What you should do:
Write out every line below that includes the word "shown".

---- Extracted information

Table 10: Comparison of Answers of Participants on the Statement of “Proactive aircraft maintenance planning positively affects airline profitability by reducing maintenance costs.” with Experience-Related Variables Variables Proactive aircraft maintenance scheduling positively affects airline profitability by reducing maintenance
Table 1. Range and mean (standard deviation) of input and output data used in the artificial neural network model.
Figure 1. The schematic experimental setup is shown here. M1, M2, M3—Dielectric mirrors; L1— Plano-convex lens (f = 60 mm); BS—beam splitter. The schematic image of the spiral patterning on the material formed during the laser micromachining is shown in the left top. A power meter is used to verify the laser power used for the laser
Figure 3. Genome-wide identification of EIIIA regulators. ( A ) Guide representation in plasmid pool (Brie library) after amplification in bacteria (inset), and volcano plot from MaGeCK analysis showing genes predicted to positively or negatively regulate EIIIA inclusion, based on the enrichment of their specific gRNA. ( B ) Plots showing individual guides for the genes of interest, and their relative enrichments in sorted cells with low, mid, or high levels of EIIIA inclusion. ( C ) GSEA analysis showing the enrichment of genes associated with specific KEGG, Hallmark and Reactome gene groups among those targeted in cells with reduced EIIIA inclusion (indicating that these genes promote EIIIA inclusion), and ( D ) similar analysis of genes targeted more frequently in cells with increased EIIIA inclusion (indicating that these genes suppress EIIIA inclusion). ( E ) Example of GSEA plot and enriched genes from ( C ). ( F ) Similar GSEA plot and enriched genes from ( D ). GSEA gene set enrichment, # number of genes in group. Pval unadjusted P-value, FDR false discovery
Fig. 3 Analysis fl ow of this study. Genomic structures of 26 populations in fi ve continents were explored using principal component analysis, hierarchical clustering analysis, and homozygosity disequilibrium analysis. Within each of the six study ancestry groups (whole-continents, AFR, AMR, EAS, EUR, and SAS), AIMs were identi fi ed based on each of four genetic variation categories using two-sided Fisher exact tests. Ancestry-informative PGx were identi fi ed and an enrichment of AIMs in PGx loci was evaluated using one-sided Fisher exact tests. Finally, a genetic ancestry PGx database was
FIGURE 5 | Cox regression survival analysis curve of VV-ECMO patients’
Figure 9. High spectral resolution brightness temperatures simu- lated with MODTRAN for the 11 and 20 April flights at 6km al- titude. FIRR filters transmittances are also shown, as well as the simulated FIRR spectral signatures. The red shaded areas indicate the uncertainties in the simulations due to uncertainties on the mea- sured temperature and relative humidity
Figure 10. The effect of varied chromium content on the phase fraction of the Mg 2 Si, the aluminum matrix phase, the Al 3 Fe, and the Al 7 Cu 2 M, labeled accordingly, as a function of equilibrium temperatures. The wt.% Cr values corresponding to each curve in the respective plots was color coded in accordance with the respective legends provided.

--------

Solution for this exercise:
Figure 1. The schematic experimental setup is shown here. M1, M2, M3—Dielectric mirrors; L1— Plano-convex lens (f = 60 mm); BS—beam splitter. The schematic image of the spiral patterning on the material formed during the laser micromachining is shown in the left top. A power meter is used to verify the laser power used for the laser
Figure 9. High spectral resolution brightness temperatures simu- lated with MODTRAN for the 11 and 20 April flights at 6km al- titude. FIRR filters transmittances are also shown, as well as the simulated FIRR spectral signatures. The red shaded areas indicate the uncertainties in the simulations due to uncertainties on the mea- sured temperature and relative humidity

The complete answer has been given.